Posted by ampontan on Wednesday, February 6, 2008
HOW DO YOU PASS THE TIME in a remote village in the north of Japan in the middle of winter?
Well, if you’re a woman and it’s the 15th and 16th of January, you dance!
That’s what the women in Higashidori-mura, Aomori, have been doing for more than 200 years on the days they call koshogatsu, or Little New Year’s. (That was the 15th and the 16th of the first month of the old lunar calendar.) In this village, they also call it Women’s New Year’s.

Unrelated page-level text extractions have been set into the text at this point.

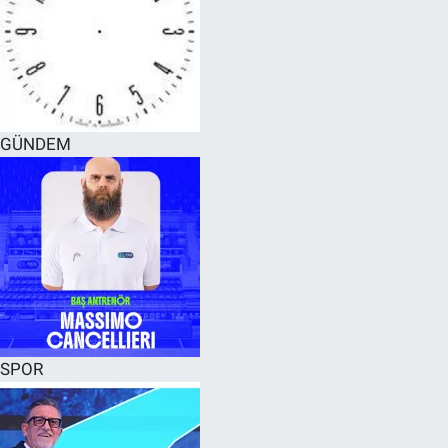
GÜNDEM
SPOR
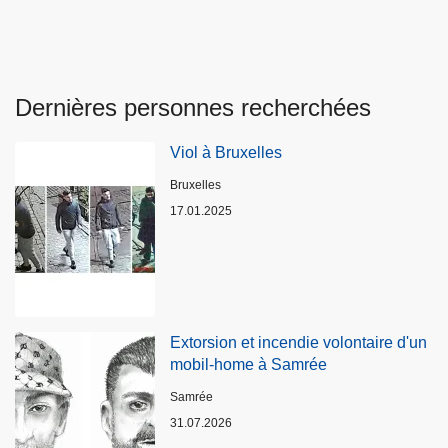
Dernières personnes recherchées
Viol à Bruxelles
Lieux
Bruxelles
17.01.2025
Extorsion et incendie volontaire d'un
mobil-home à Samrée
Lieux
Samrée
31.07.2026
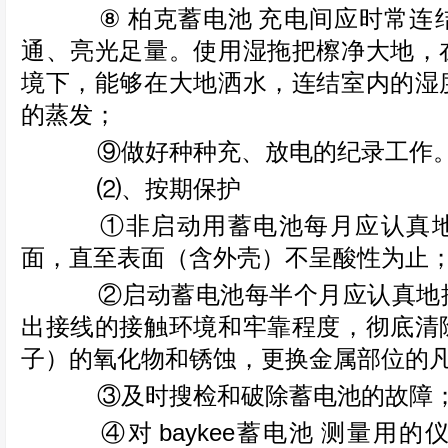
⑧
柏克蓄电池
充电间应时常连
通、亮光足量。使用湿拖把檫净大地，
境下，能够在大地洒水，连结室内的湿
的蒸发；
⑨做好种种充、放电的纪录工作
⑵、按期保护
①非启动用蓄电池每月应认真地
面，直至表面（含外壳）不呈酸性为止
②启动蓄电池每半个月应认真地搜
出接线的接触环境和牢靠程度，彻底清
子）的氧化物和锈蚀，更换金属部位的
③及时搜检和破除蓄电池的故障
④对
baykee蓄电池
测量用的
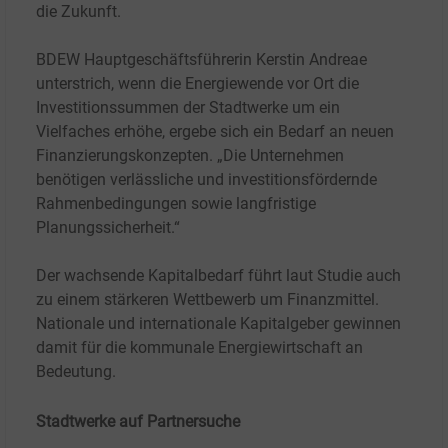
die Zukunft.
BDEW Hauptgeschäftsführerin Kerstin Andreae
unterstrich, wenn die Energiewende vor Ort die
Investitionssummen der Stadtwerke um ein
Vielfaches erhöhe, ergebe sich ein Bedarf an neuen
Finanzierungskonzepten. „Die Unternehmen
benötigen verlässliche und investitionsfördernde
Rahmenbedingungen sowie langfristige
Planungssicherheit.“
Der wachsende Kapitalbedarf führt laut Studie auch
zu einem stärkeren Wettbewerb um Finanzmittel.
Nationale und internationale Kapitalgeber gewinnen
damit für die kommunale Energiewirtschaft an
Bedeutung.
Stadtwerke auf Partnersuche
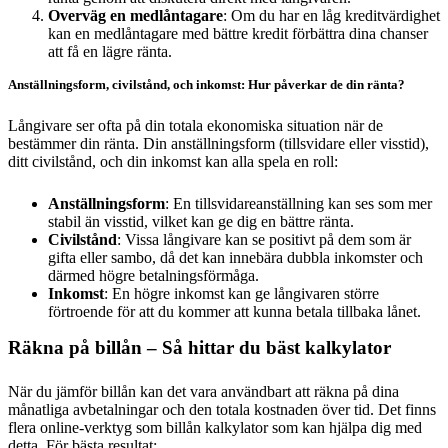
Overväg en medlåntagare
: Om du har en låg kreditvärdighet
kan en medlåntagare med bättre kredit förbättra dina chanser
att få en lägre ränta.
Anställningsform, civilstånd, och inkomst: Hur påverkar de din ränta?
Långivare ser ofta på din totala ekonomiska situation när de
bestämmer din ränta. Din anställningsform (tillsvidare eller visstid),
ditt civilstånd, och din inkomst kan alla spela en roll:
Anställningsform
: En tillsvidareanställning kan ses som mer
stabil än visstid, vilket kan ge dig en bättre ränta.
Civilstånd
: Vissa långivare kan se positivt på dem som är
gifta eller sambo, då det kan innebära dubbla inkomster och
därmed högre betalningsförmåga.
Inkomst
: En högre inkomst kan ge långivaren större
förtroende för att du kommer att kunna betala tillbaka lånet.
Räkna på billån – Så hittar du bäst kalkylator
När du jämför billån kan det vara användbart att räkna på dina
månatliga avbetalningar och den totala kostnaden över tid. Det finns
flera online-verktyg som billån kalkylator som kan hjälpa dig med
detta. För bästa resultat:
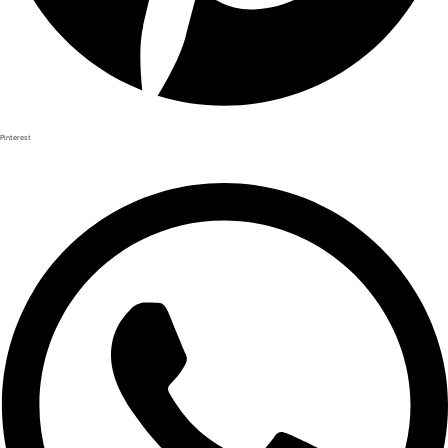
Pinterest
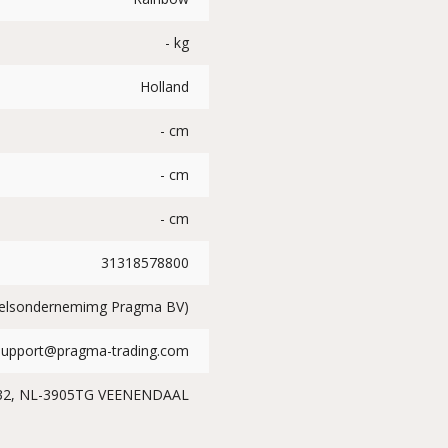
- kg
Holland
- cm
- cm
- cm
31318578800
delsondernemimg Pragma BV)
Support@pragma-trading.com
 32, NL-3905TG VEENENDAAL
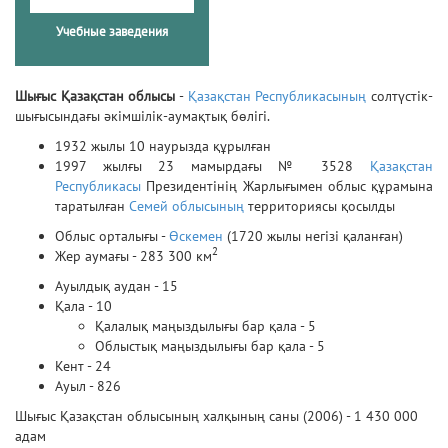
Учебные заведения
Шығыс Қазақстан облысы
-
Қазақстан Республикасының
солтүстік-
шығысындағы әкімшілік-аумақтық бөлігі.
1932 жылы 10 наурызда құрылған
1997 жылғы 23 мамырдағы № 3528
Қазақстан
Республикасы
Президентінің Жарлығымен облыс құрамына
таратылған
Семей облысының
территориясы қосылды
Облыс орталығы -
Өскемен
(1720 жылы негізі қаланған)
2
Жер аумағы - 283 300 км
Ауылдық аудан - 15
Қала - 10
Қалалық маңыздылығы бар қала - 5
Облыстық маңыздылығы бар қала - 5
Кент - 24
Ауыл - 826
Шығыс Қазақстан облысының халқының саны (2006) - 1 430 000
адам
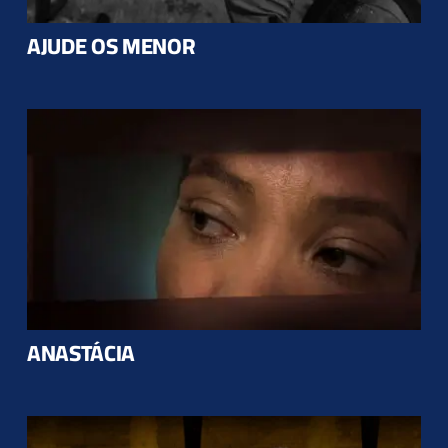
AJUDE OS MENOR
ANASTÁCIA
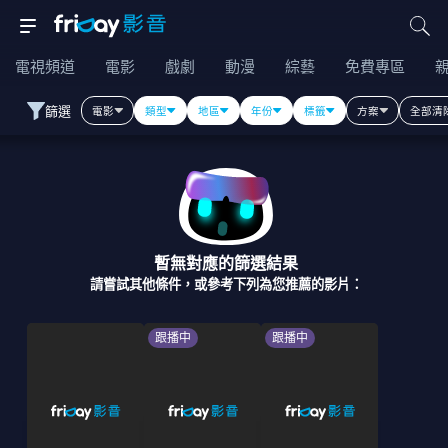
電視頻道
電影
戲劇
動漫
綜藝
免費專區
篩選
電影
類型
地區
年份
標籤
方案
全部清
暫無對應的篩選結果
請嘗試其他條件，或參考下列為您推薦的影片：
跟播中
跟播中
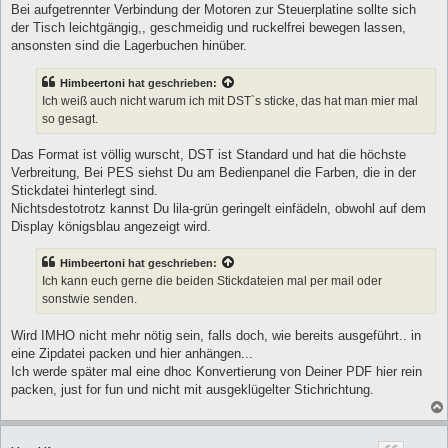
Bei aufgetrennter Verbindung der Motoren zur Steuerplatine sollte sich
der Tisch leichtgängig,, geschmeidig und ruckelfrei bewegen lassen,
ansonsten sind die Lagerbuchen hinüber.
Himbeertoni
hat geschrieben:
Ich weiß auch nicht warum ich mit DST`s sticke, das hat man mier mal
so gesagt.
Das Format ist völlig wurscht, DST ist Standard und hat die höchste
Verbreitung, Bei PES siehst Du am Bedienpanel die Farben, die in der
Stickdatei hinterlegt sind.
Nichtsdestotrotz kannst Du lila-grün geringelt einfädeln, obwohl auf dem
Display königsblau angezeigt wird.
Himbeertoni
hat geschrieben:
Ich kann euch gerne die beiden Stickdateien mal per mail oder
sonstwie senden.
Wird IMHO nicht mehr nötig sein, falls doch, wie bereits ausgeführt.. in
eine Zipdatei packen und hier anhängen...
Ich werde später mal eine dhoc Konvertierung von Deiner PDF hier rein
packen, just for fun und nicht mit ausgeklügelter Stichrichtung.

The dance they perform is known as the Taue Mochitsuki Odori, or the Rice-Planting, Mochi Pounding Dance. (Here’s an earlier post about mochi pounding.) It’s become so ingrained in village life that it is now an intangible folk cultural treasure of the prefecture.
About 10 women from the village gather at 9:00 a.m. to perform the dance in colorful costumes, first at the local Shinto shrine, and then from house to house. Their intent, apart from getting some fresh air after being cooped up in the house all winter, is to pray for an abundant harvest and household safety.
Instead of the bells and whistles, they dance to the accompaniment of bells and taiko drums while chanting “Tsuketa ka, tsuketa ka, korasanosa!” (Tsuketa ka means “Did you pound (the rice)”, while the other part is sort of an old Japanese equivalent to “scooby dooby do”.) As you can work out from the title, the dance starts with a reenactment of rice planting and continues with a reenactment of rice pounding. It’s performed around a mortar, and the dancers wave a small pestle they hold in their hands.
You’ve heard of singing for your supper? Well, these ladies dance for theirs—they are feted with food and drinks at every home they visit, and they’ll visit close to 300 over the 15th and 16th. They’ll need to dance to offset all the weight they’ll gain from that food!
Not only that, they perform simpler “posture dances” at the request of the head of the households they visit. Hey, why not? The men will probably be dancing to the tune the women call for the rest of the year. Isn’t turnabout for the other 364 days fair play?